How much aluminum oxide is needed to prepare 617 g of aluminum by the balanced chemical reaction,2Al2O3(s)+3C(s)->4Al(s)+3CO2(g) if the reaction proceeds to 81.2 % yield?
First, let's calculate the molar mass of aluminum oxide (Al2O3):
2(Al) + 3(O) = 2(26.98 g/mol) + 3(16.00 g/mol) = 102.96 g/mol
Next, we need to determine the amount of aluminum oxide needed to produce 617 g of aluminum. Since the reaction is based on the molar ratio between aluminum and aluminum oxide, we need to convert the mass of aluminum to moles:
617 g / 26.98 g/mol = 22.88 moles of aluminum
Based on the balanced chemical equation, 2 moles of aluminum oxide are needed to produce 4 moles of aluminum.

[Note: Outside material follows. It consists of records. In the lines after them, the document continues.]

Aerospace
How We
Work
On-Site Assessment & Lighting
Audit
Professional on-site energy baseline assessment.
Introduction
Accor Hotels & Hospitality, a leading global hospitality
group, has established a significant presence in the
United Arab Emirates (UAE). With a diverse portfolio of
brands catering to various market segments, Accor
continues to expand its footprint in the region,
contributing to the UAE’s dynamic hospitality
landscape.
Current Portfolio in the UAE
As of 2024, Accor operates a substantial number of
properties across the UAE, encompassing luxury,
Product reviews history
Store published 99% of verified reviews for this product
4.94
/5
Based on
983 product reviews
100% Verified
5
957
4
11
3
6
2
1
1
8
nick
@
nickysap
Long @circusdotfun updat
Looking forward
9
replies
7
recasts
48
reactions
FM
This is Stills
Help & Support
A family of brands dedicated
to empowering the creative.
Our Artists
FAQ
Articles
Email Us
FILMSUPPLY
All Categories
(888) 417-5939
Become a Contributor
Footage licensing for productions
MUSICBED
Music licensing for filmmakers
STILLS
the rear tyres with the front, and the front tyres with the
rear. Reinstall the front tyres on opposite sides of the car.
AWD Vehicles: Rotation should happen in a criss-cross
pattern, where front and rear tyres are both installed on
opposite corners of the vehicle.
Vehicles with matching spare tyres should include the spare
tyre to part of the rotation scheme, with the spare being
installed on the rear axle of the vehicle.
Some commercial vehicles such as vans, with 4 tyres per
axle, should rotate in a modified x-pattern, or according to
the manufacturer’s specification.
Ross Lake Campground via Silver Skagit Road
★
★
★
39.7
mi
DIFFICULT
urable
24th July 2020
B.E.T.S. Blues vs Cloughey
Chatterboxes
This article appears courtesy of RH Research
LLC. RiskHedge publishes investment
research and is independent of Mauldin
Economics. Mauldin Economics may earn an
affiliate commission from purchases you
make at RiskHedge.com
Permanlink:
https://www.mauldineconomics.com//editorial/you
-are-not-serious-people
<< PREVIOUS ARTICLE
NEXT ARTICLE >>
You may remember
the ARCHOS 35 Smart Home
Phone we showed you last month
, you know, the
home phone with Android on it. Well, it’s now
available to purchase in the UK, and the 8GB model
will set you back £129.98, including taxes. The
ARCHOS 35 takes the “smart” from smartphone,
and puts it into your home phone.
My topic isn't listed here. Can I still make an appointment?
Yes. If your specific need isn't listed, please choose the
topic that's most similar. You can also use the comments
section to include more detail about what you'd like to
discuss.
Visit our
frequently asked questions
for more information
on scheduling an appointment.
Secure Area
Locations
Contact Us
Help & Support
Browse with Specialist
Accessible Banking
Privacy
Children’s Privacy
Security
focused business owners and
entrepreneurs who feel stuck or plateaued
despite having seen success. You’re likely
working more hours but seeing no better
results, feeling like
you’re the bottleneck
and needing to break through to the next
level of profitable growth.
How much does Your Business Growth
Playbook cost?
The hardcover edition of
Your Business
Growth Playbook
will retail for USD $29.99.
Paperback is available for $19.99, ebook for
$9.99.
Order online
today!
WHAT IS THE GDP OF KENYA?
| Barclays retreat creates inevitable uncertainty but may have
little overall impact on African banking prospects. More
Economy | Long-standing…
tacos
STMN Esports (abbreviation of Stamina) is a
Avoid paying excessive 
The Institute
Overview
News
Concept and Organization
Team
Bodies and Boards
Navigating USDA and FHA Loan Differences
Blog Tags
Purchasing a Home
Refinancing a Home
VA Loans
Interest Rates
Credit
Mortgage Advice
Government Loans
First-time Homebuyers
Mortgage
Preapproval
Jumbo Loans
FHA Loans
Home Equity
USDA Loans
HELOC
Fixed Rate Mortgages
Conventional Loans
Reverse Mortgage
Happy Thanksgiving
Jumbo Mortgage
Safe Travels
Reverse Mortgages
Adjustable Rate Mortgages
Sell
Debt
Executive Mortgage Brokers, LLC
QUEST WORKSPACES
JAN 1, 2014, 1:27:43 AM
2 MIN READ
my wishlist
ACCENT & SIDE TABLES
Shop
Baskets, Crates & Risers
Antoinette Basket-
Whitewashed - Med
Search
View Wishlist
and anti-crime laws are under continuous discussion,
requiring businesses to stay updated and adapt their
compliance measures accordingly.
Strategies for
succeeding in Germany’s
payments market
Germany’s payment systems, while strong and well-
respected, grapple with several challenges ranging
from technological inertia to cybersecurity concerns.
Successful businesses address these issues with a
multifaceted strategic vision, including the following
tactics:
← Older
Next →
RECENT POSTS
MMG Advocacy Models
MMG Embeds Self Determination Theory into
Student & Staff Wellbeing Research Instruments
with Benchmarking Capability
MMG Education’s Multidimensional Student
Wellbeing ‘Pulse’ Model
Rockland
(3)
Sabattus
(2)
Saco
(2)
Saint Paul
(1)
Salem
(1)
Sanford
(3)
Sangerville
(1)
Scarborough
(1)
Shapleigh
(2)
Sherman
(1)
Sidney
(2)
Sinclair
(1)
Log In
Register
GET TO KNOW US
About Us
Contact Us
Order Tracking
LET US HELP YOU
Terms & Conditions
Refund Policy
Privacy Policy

Therefore, we need:
22.88 moles of Al2O3 = 22.88 moles / 2 * 2 = 11.44 moles of Al2O3
Finally, we need to calculate the mass of aluminum oxide needed at 81.2% yield:
11.44 moles * 102.96 g/mol = 1177.48 g
However, since the reaction only proceeds to 81.2% yield, we need to adjust this calculation:
1177.48 g * 0.812 = 956.19 g
Therefore, 956.19 g of aluminum oxide is needed to produce 617 g of aluminum at 81.2% yield.